* [Task description]
Locate each line in the rows below that contains the string "operationType", with case counting, and copy those lines.

* [Data supplied]
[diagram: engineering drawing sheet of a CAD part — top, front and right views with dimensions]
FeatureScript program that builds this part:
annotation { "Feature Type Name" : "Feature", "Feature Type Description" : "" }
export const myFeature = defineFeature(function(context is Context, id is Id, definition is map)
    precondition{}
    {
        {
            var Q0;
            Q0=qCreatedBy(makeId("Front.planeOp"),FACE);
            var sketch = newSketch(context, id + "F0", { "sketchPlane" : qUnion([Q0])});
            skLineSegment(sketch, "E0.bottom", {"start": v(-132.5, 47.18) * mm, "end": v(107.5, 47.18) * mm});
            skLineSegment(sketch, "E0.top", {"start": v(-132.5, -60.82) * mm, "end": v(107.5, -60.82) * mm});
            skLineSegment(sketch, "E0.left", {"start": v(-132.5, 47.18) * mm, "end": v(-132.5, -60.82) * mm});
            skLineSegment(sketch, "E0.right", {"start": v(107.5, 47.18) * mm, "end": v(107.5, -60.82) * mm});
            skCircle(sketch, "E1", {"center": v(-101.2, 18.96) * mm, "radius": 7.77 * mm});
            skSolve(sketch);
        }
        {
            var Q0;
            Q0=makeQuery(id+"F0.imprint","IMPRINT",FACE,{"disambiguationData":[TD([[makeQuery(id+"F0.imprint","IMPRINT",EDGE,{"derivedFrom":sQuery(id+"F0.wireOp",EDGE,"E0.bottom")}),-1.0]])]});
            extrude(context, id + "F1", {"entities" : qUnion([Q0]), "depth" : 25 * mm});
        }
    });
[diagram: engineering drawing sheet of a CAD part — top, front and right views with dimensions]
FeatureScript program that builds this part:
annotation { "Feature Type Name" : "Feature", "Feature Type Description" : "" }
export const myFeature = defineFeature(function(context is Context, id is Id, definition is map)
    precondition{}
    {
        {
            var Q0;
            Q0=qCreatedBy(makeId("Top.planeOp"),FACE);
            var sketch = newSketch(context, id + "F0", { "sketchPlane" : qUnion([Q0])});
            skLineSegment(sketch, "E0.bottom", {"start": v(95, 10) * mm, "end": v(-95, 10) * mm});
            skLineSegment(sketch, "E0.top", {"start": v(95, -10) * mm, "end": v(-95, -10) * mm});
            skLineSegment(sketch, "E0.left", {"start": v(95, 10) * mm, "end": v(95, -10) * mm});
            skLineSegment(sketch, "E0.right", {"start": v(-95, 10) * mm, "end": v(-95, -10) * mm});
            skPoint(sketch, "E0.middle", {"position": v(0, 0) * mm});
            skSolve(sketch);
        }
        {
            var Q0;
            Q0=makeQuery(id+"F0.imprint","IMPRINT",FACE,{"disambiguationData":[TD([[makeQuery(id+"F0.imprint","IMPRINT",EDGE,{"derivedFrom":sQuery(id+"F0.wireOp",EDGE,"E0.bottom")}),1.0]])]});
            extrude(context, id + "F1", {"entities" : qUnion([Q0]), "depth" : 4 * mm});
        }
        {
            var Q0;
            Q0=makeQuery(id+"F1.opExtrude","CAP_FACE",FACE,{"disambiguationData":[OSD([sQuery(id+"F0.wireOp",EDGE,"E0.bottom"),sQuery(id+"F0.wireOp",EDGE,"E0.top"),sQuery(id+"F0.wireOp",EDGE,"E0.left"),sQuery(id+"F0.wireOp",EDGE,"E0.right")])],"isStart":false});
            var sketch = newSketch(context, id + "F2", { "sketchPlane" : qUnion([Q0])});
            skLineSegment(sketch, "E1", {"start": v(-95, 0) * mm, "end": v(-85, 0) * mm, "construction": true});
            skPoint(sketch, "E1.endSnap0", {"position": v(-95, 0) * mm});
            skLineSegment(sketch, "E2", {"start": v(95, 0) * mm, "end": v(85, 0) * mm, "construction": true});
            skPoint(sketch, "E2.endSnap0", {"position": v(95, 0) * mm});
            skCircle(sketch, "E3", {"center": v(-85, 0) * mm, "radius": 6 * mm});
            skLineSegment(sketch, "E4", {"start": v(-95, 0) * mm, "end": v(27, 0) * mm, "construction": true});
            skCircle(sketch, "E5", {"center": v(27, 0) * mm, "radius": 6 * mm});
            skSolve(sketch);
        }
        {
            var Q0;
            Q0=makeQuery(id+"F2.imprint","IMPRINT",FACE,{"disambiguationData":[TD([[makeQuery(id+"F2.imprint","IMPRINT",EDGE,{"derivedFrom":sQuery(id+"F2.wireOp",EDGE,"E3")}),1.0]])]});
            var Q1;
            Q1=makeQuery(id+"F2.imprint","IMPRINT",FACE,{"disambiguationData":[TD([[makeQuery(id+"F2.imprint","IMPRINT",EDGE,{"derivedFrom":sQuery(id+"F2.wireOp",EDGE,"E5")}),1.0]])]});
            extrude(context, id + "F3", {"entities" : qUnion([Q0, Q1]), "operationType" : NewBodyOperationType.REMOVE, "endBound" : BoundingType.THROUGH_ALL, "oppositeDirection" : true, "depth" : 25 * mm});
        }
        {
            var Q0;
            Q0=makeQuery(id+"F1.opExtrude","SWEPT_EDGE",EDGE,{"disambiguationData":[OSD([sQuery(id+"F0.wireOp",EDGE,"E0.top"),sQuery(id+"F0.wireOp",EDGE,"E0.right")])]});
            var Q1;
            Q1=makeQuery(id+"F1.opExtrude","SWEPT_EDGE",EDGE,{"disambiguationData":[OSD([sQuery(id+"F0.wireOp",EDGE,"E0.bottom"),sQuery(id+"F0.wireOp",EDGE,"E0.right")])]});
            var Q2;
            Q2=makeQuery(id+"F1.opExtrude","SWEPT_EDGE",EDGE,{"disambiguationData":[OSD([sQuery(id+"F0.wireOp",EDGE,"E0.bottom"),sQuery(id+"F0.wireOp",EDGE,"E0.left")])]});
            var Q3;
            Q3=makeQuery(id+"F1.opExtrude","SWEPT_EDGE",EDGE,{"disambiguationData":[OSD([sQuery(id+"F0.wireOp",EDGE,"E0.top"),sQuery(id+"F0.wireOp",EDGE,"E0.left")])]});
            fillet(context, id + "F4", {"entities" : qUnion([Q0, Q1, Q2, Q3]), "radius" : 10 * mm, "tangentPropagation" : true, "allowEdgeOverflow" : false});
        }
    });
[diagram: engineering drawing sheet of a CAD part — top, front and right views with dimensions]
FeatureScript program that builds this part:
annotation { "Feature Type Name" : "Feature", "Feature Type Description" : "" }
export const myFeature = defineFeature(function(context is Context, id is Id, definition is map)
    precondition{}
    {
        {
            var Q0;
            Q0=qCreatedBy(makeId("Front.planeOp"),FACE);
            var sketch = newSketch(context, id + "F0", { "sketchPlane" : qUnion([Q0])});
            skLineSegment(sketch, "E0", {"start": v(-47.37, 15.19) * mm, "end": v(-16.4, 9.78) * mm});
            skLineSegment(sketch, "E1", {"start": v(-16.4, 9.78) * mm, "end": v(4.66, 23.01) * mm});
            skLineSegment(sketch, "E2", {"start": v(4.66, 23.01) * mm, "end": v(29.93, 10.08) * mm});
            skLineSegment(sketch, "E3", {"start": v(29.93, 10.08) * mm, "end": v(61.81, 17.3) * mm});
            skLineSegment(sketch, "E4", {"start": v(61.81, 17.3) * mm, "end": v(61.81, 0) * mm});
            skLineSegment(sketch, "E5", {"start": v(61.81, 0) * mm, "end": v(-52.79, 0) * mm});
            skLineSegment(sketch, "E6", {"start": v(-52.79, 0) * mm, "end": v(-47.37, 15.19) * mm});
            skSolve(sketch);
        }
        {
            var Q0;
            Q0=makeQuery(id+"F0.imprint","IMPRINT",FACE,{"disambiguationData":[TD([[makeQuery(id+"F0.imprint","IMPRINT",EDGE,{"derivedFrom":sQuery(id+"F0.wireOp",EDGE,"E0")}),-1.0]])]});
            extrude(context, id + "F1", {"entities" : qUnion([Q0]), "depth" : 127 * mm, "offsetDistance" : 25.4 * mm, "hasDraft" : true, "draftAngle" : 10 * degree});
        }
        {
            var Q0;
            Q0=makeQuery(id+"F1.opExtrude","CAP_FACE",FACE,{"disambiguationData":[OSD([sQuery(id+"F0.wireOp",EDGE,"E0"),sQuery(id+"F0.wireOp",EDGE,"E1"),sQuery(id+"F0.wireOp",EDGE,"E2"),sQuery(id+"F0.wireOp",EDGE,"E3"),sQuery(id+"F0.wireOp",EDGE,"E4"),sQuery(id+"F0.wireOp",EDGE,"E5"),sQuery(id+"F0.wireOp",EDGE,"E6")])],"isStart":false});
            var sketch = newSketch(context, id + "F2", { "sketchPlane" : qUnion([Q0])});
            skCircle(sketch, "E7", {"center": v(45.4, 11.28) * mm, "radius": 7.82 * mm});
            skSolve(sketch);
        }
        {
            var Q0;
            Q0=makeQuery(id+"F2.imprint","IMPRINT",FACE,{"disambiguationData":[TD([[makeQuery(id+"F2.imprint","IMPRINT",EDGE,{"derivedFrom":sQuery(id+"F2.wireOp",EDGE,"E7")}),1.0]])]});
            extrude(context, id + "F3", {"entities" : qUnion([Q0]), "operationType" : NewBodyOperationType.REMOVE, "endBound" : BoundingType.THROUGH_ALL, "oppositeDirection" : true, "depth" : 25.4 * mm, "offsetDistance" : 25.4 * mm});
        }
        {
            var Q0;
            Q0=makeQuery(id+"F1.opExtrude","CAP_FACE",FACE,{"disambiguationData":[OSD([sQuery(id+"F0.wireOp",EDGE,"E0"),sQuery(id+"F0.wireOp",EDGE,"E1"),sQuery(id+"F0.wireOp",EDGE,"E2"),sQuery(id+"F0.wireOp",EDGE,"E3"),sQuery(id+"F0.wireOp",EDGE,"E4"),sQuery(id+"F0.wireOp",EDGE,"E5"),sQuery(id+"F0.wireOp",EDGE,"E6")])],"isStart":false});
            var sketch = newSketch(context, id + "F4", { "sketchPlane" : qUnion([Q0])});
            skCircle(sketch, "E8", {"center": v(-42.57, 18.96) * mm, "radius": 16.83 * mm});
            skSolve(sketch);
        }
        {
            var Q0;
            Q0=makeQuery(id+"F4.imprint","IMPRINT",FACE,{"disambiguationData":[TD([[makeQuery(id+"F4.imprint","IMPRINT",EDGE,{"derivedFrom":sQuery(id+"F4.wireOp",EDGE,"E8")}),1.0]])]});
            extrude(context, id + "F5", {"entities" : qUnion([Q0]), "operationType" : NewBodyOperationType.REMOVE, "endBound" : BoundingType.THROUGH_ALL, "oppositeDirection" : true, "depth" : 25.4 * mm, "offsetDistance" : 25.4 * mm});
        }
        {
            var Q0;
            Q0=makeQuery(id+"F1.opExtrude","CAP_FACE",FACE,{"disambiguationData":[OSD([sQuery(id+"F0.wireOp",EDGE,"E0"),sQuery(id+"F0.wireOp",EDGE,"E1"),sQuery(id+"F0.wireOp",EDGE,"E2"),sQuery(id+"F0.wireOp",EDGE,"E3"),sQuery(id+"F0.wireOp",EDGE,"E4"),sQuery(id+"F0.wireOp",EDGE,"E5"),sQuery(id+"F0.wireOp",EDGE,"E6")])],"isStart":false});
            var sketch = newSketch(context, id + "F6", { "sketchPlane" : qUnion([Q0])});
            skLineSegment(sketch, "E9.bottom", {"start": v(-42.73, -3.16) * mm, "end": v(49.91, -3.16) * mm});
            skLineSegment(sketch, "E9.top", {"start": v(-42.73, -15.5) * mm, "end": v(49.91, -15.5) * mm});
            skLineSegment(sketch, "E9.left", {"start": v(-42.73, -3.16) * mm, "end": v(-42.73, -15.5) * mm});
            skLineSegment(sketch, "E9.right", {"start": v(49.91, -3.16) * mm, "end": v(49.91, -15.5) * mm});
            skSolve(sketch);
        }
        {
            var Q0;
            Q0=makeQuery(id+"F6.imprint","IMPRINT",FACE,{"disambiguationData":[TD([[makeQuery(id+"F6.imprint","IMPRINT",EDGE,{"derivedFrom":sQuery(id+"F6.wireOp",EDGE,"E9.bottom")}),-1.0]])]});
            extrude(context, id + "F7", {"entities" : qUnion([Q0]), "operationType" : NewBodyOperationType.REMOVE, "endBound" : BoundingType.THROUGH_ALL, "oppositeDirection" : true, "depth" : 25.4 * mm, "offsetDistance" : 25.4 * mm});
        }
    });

* [Correct result]
            extrude(context, id + "F3", {"entities" : qUnion([Q0, Q1]), "operationType" : NewBodyOperationType.REMOVE, "endBound" : BoundingType.THROUGH_ALL, "oppositeDirection" : true, "depth" : 25 * mm});
            extrude(context, id + "F3", {"entities" : qUnion([Q0]), "operationType" : NewBodyOperationType.REMOVE, "endBound" : BoundingType.THROUGH_ALL, "oppositeDirection" : true, "depth" : 25.4 * mm, "offsetDistance" : 25.4 * mm});
            extrude(context, id + "F5", {"entities" : qUnion([Q0]), "operationType" : NewBodyOperationType.REMOVE, "endBound" : BoundingType.THROUGH_ALL, "oppositeDirection" : true, "depth" : 25.4 * mm, "offsetDistance" : 25.4 * mm});
            extrude(context, id + "F7", {"entities" : qUnion([Q0]), "operationType" : NewBodyOperationType.REMOVE, "endBound" : BoundingType.THROUGH_ALL, "oppositeDirection" : true, "depth" : 25.4 * mm, "offsetDistance" : 25.4 * mm});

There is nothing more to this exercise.